L'homme d'affaires anglais Bernie Ecclestone fait l'acquisition de l'écurie Brabham en 1971 et la revend en 1987 pour créer la Formula One Promotions and Administration, qui deviendra plus tard la Formula One Administration. Le consortium japonais Middlebridge Group en fait l'acquisition et conserve la direction de l'écurie jusqu'en 1992, où l'écurie, endettée et incapable de payer ses traites financées par Landhurst Leasing, fait faillite, entraînant l'intervention du Serious Fraud Office britannique.
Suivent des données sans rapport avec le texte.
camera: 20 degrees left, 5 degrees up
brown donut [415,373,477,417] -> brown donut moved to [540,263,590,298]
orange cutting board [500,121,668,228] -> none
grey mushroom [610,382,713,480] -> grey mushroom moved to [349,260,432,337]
En 2009, une organisation allemande dépose une demande, qui lui est refusée, pour participer au championnat 2010 sous le nom de Brabham.

Jack Brabham

Jack Brabham en 1966.

Sir John Arthur Brabham, dit Jack Brabham, AO, OBE, né le 2 avril 1926 à Hurstville, près de Sydney, en Australie, est un pilote automobile australien qui a remporté le titre de champion du monde de Formule 1 à trois reprises, en 1959, 1960 et 1966. Il est le co-fondateur de l’écurie Brabham Racing Organisation, qui fabrique des monoplaces de Formule 1 portant son nom.

Brabham, ancien ingénieur de vol de la Royal Australian Air Force, dirige un petit atelier d’ingénierie avant de participer à des courses de voitures midget en 1948. Ses succès dans ces courses ainsi que dans les courses sur route en Nouvelle-Zélande et en Australie l’incitent à poursuivre sa carrière de pilote automobile au Royaume-Uni. Il intègre alors la société Cooper Car Company qui construit des voitures de course où il contribue à la conception des voitures à moteur central que Cooper engage en Formule 1 et à l’Indianapolis 500 et remporte le championnat du monde de Formule 1 en 1959 et 1960. En 1962, il crée avec son compatriote Ron Tauranac l’écurie Brabham Racing Organisation qui devient le plus grand constructeur de voitures de courses clients des années 1960. En 1966, il devient le seul pilote à remporter le championnat du monde de Formule 1 en conduisant sa propre monoplace.

Brabham retourne en Australie à l’issue de la saison 1970 de Formule 1, où il achète une ferme et poursuit ses affaires commerciales, comme le développement du moteur Judd. Il est le plus ancien champion du monde de Formule 1 encore en vie.